Why is failure endemic to distributed systems?
In the past two blog posts we talked about a hypothetical ASP.NET application. Let's add a second tier to this app where we make a call to a web service.
We will then have some version of the following code fragment which resembles something everybody has written:
ClientProxy client = new ClientProxy();
int result = client.Do(a, b, c);
What's wrong with this?
We have assumed that the call would succeed. Why would it not succeed? At the very minimum you could have a network timeout.
You are assuming you have control over a resource that your really do not.
The fundamental concept in designing for failure is to understand that any interface between two components can fail.

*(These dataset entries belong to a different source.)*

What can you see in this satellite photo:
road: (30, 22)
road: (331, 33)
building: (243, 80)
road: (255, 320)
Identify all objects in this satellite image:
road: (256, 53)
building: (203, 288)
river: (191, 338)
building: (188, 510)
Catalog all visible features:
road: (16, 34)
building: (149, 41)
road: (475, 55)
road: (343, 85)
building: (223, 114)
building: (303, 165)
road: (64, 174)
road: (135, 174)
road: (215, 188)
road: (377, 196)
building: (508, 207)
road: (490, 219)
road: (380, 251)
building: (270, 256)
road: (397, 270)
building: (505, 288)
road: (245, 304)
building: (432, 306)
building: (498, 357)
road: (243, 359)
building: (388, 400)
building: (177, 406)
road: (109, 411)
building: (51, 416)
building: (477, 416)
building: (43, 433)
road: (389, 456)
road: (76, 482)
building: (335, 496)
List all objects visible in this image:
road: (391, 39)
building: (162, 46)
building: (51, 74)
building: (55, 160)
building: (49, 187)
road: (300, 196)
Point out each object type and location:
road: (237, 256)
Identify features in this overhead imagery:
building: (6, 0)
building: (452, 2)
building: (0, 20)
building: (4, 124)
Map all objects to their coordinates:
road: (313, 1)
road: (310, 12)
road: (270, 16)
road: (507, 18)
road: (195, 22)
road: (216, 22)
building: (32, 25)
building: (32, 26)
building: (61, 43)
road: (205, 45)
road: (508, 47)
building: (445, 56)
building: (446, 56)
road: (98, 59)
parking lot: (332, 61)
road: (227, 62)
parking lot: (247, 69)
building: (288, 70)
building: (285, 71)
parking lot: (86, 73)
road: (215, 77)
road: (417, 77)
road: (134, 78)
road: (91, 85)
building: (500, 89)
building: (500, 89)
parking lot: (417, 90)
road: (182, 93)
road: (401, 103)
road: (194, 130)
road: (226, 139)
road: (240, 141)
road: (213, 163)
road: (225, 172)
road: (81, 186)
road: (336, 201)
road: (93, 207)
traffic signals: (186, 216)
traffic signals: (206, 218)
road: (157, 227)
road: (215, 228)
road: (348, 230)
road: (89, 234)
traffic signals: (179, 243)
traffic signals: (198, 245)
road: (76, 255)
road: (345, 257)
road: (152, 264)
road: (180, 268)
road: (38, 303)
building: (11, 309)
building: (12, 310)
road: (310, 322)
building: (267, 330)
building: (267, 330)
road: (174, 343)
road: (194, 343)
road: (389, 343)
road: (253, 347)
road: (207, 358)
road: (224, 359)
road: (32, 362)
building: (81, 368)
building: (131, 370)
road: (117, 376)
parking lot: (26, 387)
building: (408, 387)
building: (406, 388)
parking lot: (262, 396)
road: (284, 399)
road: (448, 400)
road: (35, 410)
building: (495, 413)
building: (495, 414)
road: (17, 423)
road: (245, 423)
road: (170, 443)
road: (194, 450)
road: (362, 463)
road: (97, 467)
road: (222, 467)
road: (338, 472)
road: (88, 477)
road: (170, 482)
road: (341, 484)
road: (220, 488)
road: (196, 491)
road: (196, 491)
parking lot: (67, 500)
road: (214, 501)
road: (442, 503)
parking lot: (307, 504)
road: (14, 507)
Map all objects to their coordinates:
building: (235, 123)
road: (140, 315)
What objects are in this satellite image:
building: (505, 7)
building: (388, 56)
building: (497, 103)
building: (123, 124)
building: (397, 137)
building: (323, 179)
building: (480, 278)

So we rewrite the code as follows:
try
{
ClientProxy client = new ClientProxy();
int result = client.Do (a, b, c);
}
catch (Exception ex)
{
????
}
But now what do you do in the exception handler?
In this simple example, how many times do you retry?
When you give up do you cache the input, or do you make the user enter it over again?
Suppose the service on the other side stopped working? What happens when the underlying hardware crashes, and your application has to be restarted.
Where is the user data then?
What about total failure conditions? Do you "go to" out of the exception handler?
Where do you go to?
You cannot program your way out of a failure condition in code that is
based on the assumption that everything works properly. You have to architect
and design for failure conditions from the start.
The critical issue is how you respond to that failure.
Here is the fundamental principle of designing for failure:
Assume failure will occur. The question is how will the application respond to that failure. You cannot depend on the underlying infrastructure to achieve availability because it cannot make that guarantee.